Pour lire la précédente partie de l'interview (partie 1/3), veuillez cliquer ici


Dans l'ombre des studios : Avez-vous fait du théâtre au cours de votre carrière?


Oui j’en ai fait, mais j’étais encore au conservatoire. C’était aux Sociétés Savantes, dans une énorme salle. Il y avait beaucoup d’écoles qui venaient, alors je ne vous dis pas le chahut (rires) ! Et puis j’en ai fait aussi avec la même troupe, une troupe de jeunes qui s’était mis ensemble pour jouer des classiques, et nous avons joué au Théâtre de Verdure du Jardin des Tuileries. Alors là j’ai vraiment joué tout le répertoire ou presque…

DLODS : Et depuis, vous n’avez pas été tentée de remonter sur les planches ?

Non, on ne le m’a pas demandé. Vous savez c’est très compartimenté en France, quand vous êtes en opérette vous faites de l’opérette, etc. C’est terrible ça, d’ailleurs… Mais même encore maintenant. Quand vous avez un emploi on ne vous prend pas dans un autre, c’est dommage ! On n’y peut rien !

DLODS : Avez-vous fait du cinéma ?
━━━
## Consigne écrite:
Mettez à jour l'extrait de l'interview, de « Non, on ne le » à « fait du cinéma ? », en remplaçant « cinéma » par « doublage ». Appuyez-vous exclusivement sur l'extrait de l'interview.

## Entrées fournies:
━━━
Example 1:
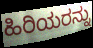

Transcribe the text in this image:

ಹಿರಿಯರನ್ನು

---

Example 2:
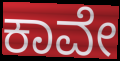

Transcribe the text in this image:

ಕಾವೇ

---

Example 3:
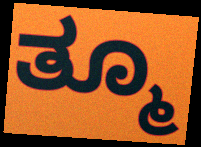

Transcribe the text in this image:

ತ್ಮೂ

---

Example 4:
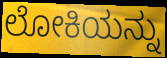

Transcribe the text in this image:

ಲೋಕಿಯನ್ನು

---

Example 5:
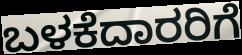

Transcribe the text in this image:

ಬಳಕೆದಾರರಿಗೆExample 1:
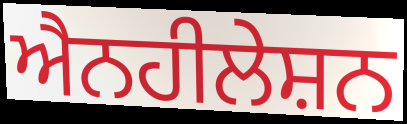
━━━
## Réponse finale:
Non, on ne le m’a pas demandé. Vous savez c’est très compartimenté en France, quand vous êtes en opérette vous faites de l’opérette, etc. C’est terrible ça, d’ailleurs… Mais même encore maintenant. Quand vous avez un emploi on ne vous prend pas dans un autre, c’est dommage ! On n’y peut rien !

DLODS : Avez-vous fait du doublage ?